At the hearing in this proceeding, respondent submitted a copy of the minutes of its meeting on December 20, 1993, at which respondent appointed three individuals to serve as hearing officers "... in District Special Education hearings." The resolution which respondent adopted did not purport to appoint any hearing officer to conduct a specific hearing. Respondent's attorney represented that the hearing officer in this proceeding had been selected by the Superintendent of School's office. I find that such practice did not comply with the statutory requirement that the board of education "appoint an impartial hearing officer to hear the appeal". Respondent's attorney subsequently offered a copy of the minutes of respondent's executive session of February 28, 1994, at which respondent appointed the hearing officer for this proceeding. Respondent's action occurred three days after the hearing had commenced. Moreover, respondent offers no authority for the proposition that such appointments can be made in executive session (cf. Section 1708 of the Education Law; Section 105 of the Public Officers Law). Therefore, I find that the hearing officer in this proceeding was not validly appointed.

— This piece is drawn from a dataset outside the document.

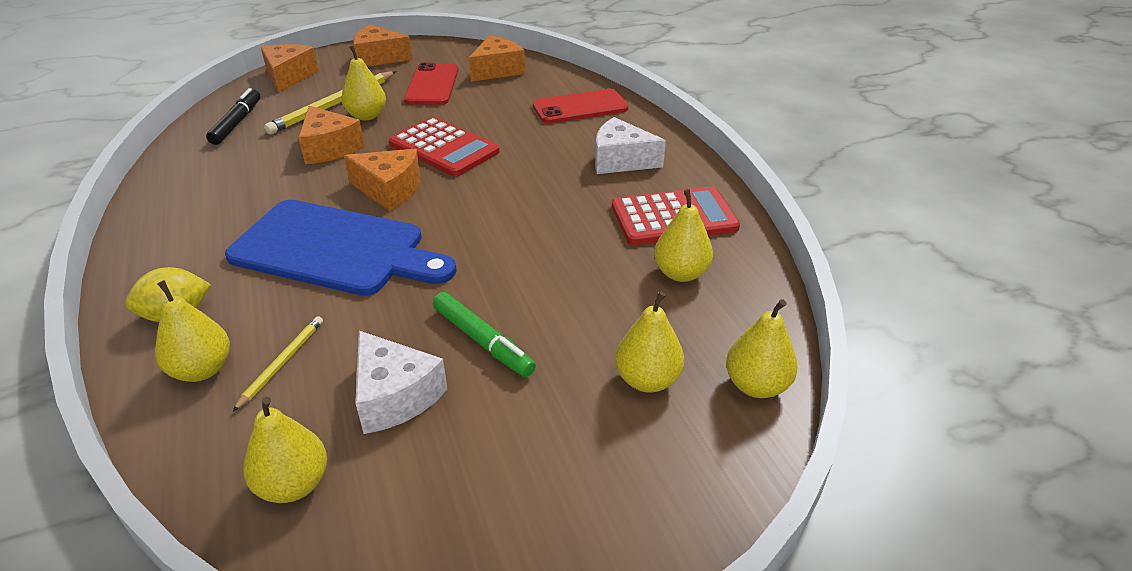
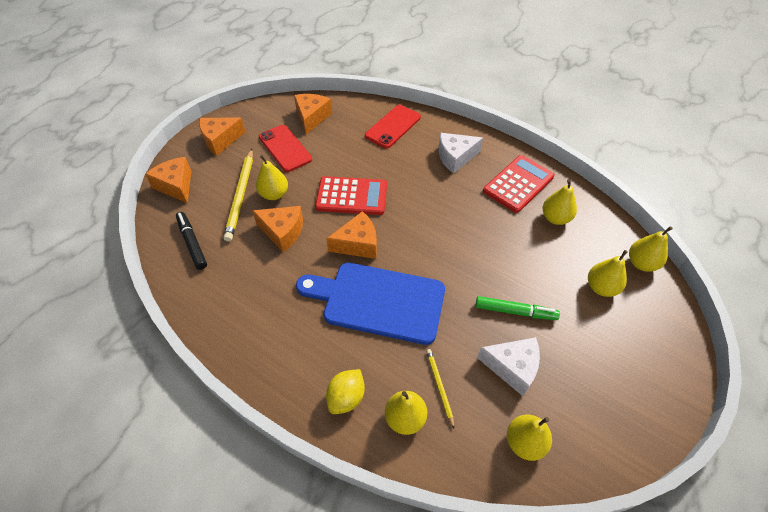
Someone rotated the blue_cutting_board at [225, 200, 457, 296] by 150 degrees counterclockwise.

In view of my findings that there was no basis for holding the hearing in this proceeding and that the hearing officer was not validly appointed, I do not reach the other issues which petitioner raises in this appeal. However, I share the hearing officer's concern about the fact that the child has not received instructional services from respondent since August, 1992. Although the Federal Court will determine whether the rights of petitioner and the child have been violated, and the appropriate remedies, if any, respondent has the obligation to prepare child's IEP for the 1994-95 school year (Town of Burlington v. Department of Education, Massachusetts, 736 F. 2d 733 [1st Cir., 1984], aff'd 471 U.S. 359 ; Norma P. v. Pelham Sch. Dist., 19 IDELR 938 [U.S. D.C. N.H., 1993]). Respondent must have current evaluative date to prepare the child's IEP (34 CFR 300.534 [b]; 8 NYCRR 200.4 [e]). Petitioner and her son must cooperate with the CSE, so that the latter can obtain sufficient information about the child's present needs to prepare an appropriate IEP (Tucker v. Bayshore UFSD, 873 F. 2d 563 [2nd Cir, 1989]).
THE APPEAL IS SUSTAINED.
IT IS ORDERED that the decision of the hearing officer is annulled.